Nie widzę żadnej szczególnej konieczności łagodzenia stanowiska Kościoła w sprawie używania środków antykoncepcyjnych (w tym prezerwatywy).
A uzasadnianie tego dobrem chorych zakaźnie np. HIV jest co najmniej dziwne. Jest wiele innych chorób niezakaźnych (których się przecież nie planuje przy zawieraniu małżeństwa), które uniemożliwiają małżonkom normalne współżycie seksualne. Albo umieją się z tym losem pogodzić, albo nie.
Jeśli jednak Kościół, a dokładniej jego specjaliści od doktryny, medycyny czy psychologii uznają, że 'złagodzenie' jest celowe - uznam je i żadanych protestów do Watykanu słał nie będą. Nie będę również miał żadnych 'pretensji' do korzystających z tych łagodniejszych norm.

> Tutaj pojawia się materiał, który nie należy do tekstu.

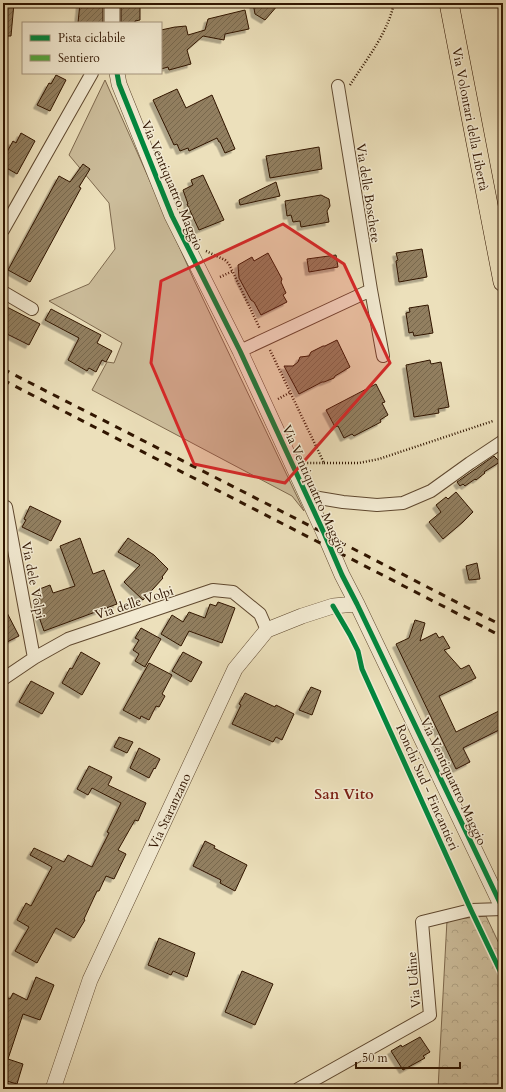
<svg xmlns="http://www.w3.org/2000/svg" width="506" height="1092" viewBox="0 0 506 1092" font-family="Cardo,serif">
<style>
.green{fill:#ccbd9b;stroke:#7e694e}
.forest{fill:url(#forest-crowns);stroke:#7e694e}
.building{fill:url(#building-hatch);stroke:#301500;filter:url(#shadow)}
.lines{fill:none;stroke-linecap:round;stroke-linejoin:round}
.minor-casing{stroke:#5f482f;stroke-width:14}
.tertiary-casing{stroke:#5f482f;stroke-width:16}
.primary-casing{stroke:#301500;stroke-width:20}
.path{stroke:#301500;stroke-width:2.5;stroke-dasharray:1 2;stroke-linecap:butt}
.minor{stroke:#f3ebd3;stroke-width:12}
.tertiary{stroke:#f3ebd3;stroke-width:15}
.primary{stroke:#ece0bb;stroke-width:19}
.rail{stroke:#301500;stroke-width:3;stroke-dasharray:7 7;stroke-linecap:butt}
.quiet{stroke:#54a940;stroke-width:4;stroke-dasharray:8 4;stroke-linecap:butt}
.cycleway-casing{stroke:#f3ebd3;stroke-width:8}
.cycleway{stroke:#00873e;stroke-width:5}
.marked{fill:#d62828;fill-opacity:0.2;stroke:#d62828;stroke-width:3;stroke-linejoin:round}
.labels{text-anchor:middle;stroke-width:3;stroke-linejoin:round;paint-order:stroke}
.street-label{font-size:13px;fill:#301500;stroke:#f3ebd3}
.quarter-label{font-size:15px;font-weight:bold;fill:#7a1f14;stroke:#f3ebd3}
</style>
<defs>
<pattern id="forest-crowns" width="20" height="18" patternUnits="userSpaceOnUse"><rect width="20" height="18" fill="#ccbd9b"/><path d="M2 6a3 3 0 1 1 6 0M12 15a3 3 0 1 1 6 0" fill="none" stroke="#b0a284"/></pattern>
<pattern id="building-hatch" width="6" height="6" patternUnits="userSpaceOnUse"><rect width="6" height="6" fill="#927f61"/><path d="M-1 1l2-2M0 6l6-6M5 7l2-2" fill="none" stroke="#78674e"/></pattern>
<filter id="shadow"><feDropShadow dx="-3.5" dy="3.5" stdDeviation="0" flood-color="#0004"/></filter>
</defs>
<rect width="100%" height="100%" fill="#ece0bb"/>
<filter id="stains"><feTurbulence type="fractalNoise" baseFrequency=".005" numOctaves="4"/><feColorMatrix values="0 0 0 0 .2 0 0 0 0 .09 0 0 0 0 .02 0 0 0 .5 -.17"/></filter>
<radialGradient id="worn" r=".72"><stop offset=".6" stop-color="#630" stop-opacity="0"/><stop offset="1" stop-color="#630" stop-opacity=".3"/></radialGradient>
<path class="green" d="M105 80 194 280 304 511 292 496 92 390 107 362 114 363 122 343 49 301 89 284 115 249 109 203 69 155Z"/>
<path class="forest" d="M486 916 503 952V1089H438L447 920Z"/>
<path class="building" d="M3 3H14L11 36H3Z
M80 3H103V23H78Z
M121 3H140V20L135 21V23H121Z
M253 3H269L278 5 265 20 255 14Z
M245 10 249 29 225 34 224 40 203 36 187 50 191 64 169 70 168 67 161 69V30L175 27H176L186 26 188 35 205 30 208 19Z
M56 75 66 80 50 111 37 105 49 83 51 84Z
M177 89 186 108 212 95 235 149 225 153 220 142H219L217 138 189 151 188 148 180 151 177 144 174 145 153 100Z
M21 133 35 141 17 174 3 166V150L7 152 13 141 16 143Z
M319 147 322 169 270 178 266 156Z
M83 164 90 169 79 187 81 188 30 282 8 270 59 176 70 182Z
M203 175 224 220 199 230 187 204H188L183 190 193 185 191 180Z
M276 182 280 196 240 205 239 200Z
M321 195 329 199 330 206 327 211 329 222 301 227 300 221 293 222 291 215 287 216 285 201Z
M422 249 427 277 399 282 396 261 398 260 396 253Z
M268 253 282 279 281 282 286 293 283 295 287 302 261 315 254 302 251 300 239 278 238 265 252 257 254 261Z
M336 255 338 267 309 272 307 259Z
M3 305 40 324 29 345 3 332Z
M428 305 433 333 414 336 413 332 409 333 406 313 410 312 409 308Z
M51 309 101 335 97 343 112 351 106 362 102 360 96 372 89 368 87 371 68 360 79 338 45 320Z
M337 340 350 367 335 376 334 378 324 382H322L299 394 284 366H293L298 362 300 357 309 356 311 352 323 346H325Z
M430 360 431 364 441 362 449 407 438 409 439 413 414 417 406 365Z
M376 384 385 402 382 403 388 415 380 420 381 422 354 436 352 434 344 438 338 426 335 427 326 410Z
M494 456 500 462 484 472 485 473 476 480 475 479 465 486 463 484 460 486 457 482Z
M456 492 473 512 463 522 443 539 429 522 441 512 436 505 446 497 448 499Z
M30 506 61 521 51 541 22 527 26 520 24 519Z
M80 538 93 574 104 570 117 604 44 631 38 614 41 612 36 600 41 598 37 590 50 585 53 593 75 586 60 546Z
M128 538 154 555 168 569 162 577 163 578 143 600 124 582 140 565 118 552Z
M477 563 480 579 469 580 466 566Z
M218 602 235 608 222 643 189 631 181 646 161 634 172 615 183 622 189 612 205 618 210 604 216 606Z
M3 605 19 636 3 644Z
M415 620 425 623 420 641 436 633 439 638 443 636 450 648 444 650 461 669 469 665 476 678 439 696 456 732 503 709V728L463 748 470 762 456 769 396 644 409 638Z
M141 628 161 639 145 667 135 661 139 654 133 650 139 640 135 638Z
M81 652 100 663 82 695 62 683 70 668 72 669Z
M183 652 202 662 191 682 172 671Z
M149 663 172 675 162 694 165 696 159 707 156 706 149 720 141 716 140 719 123 710Z
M31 681 54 693 42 714 19 702Z
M311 687 321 691 312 715 299 710Z
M245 693 275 707 276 705 294 714 282 740 276 737 273 742 232 724 241 705 239 704Z
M119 737 133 742 127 753 114 747Z
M139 748 160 759 155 769 154 768 149 778 130 768Z
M89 766 112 777 108 785 146 803 138 821 135 820 118 850 126 854 114 879 106 876 99 891H97L84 919 85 920 74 938 56 928 37 963 15 951 29 927 17 920 26 903 31 906 52 867 30 855 34 848 64 862 68 855 92 867 109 833 107 832 121 803 92 788 88 795 77 789Z
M205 841 215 846 214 848 247 865 235 891 220 883 221 880 193 866Z
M159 938 195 953 187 977 173 971 171 975 148 965Z
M242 971 273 984 255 1025 225 1012Z
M36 977 54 985 40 1020 23 1014 8 1059 23 1064 17 1084 3 1080V995L10 999 13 993 27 1000Z
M420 1037 430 1052 423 1056 425 1058 403 1070 391 1051 401 1045 402 1047Z"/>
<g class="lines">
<defs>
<path id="minor" d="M338 86 371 290 383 356
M3 230 92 73
M3 292 32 309
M240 351 371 290
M307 496 343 502 377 505 403 503 431 491 470 463 503 441
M6 507 34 658
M3 679 34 658 68 639 213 590 233 592 260 614 267 630
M298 1089 430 1015 422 922 471 910 503 909"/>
<path id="tertiary" d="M112 23V3
M117 73 119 84 172 216 240 351 324 533 342 575 357 604 503 909
M53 1089 90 980 235 669 267 630 302 616 333 606 357 604"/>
<path id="primary" d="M449 3 503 282"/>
</defs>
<use href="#minor" class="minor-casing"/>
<use href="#tertiary" class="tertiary-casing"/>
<use href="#primary" class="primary-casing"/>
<path class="path" d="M350 85C366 60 388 33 394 3
M206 251 225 260 229 264 260 329
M220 277 233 271
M270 350 324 463H307
M278 399 291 392
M324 463H359L379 459 493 421"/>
<use href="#minor" class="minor"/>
<use href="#tertiary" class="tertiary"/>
<use href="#primary" class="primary"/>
<path class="rail" d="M3 369 324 533 340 542 503 626
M3 380 503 637"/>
<path class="quiet" d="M3 499 6 507"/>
<defs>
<path id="cycleway" d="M117 73 119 84 172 216 240 351 324 533 342 575 357 604 503 909
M333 606 350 635 358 651 362 669 471 910 503 977"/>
</defs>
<use href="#cycleway" class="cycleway-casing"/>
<use href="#cycleway" class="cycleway"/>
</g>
<path class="marked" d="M283 224 344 264 390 363 285 483 194 464 151 363 161 281Z"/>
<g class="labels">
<g class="street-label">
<text transform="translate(471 119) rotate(79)" y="5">Via Volontari della Libertà</text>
<text transform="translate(173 185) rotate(67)" y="5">Via Ventiquattro Maggio</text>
<text transform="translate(369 193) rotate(81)" y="5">Via delle Boschete</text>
<text transform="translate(315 489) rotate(66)" y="5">Via Ventiquattro Maggio</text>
<text transform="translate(34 580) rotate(79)" y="5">Via dele Volpi</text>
<text transform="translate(134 602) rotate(-18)" y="5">Via delle Volpi</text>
<text transform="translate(454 781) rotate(65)" y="5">Via Ventiquattro Maggio</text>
<text transform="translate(428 787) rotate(66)" y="5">Ronchi Sud - Fincantieri</text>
<text transform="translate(169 811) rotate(-65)" y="5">Via Staranzano</text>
<text transform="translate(413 980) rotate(-95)" y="5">Via Udine</text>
</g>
<g class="quarter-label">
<text x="344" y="799">San Vito</text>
</g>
</g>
<rect width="506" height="1092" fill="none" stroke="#ece0bb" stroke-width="16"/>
<rect x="4" y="4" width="498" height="1084" fill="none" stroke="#301500" stroke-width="2"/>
<rect x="8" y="8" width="490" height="1076" fill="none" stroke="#301500"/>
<rect x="22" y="22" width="140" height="52" fill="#f3ebd3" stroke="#a5957f"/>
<rect x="30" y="35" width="20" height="6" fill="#00873e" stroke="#a5957f"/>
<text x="58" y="42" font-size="12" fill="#301500">Pista ciclabile</text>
<rect x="30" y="55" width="20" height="6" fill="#54a940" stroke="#a5957f"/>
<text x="58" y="62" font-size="12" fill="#301500">Sentiero</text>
<path d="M356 1062v6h104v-6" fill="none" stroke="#301500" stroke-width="2"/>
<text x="362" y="1062" font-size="12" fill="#301500" stroke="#f3ebd3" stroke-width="3" paint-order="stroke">50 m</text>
<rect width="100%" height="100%" filter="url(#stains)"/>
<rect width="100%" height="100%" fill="url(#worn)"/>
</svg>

Powiem szczerze. Mnie specjalnie przedmiot (złagodzi-niezłagodzi) tych doniesień medialnych niezbyt interesuje. Natomiast oburza wykrzystanie przez TVN jako super news'a. Obudowanie go dwuznacznym obrazem i komentarzem. Kolejny raz bez liczenia się z wrażliwoścą i dobrem odbiorców.
To co jest dobre w sypialni lub na sali wykładowej, niekoniecznie musi być właściwe w Wiadomościach, które oglądają nie tylko ludzie dojrzali ale również dzieci w wieku w którym ich psychika nie jest jeszcze gotowa na taki instrukataż.
A co z tym naruszeniem etyki i obyczajów przez TVN zrobić ? Nie wiem.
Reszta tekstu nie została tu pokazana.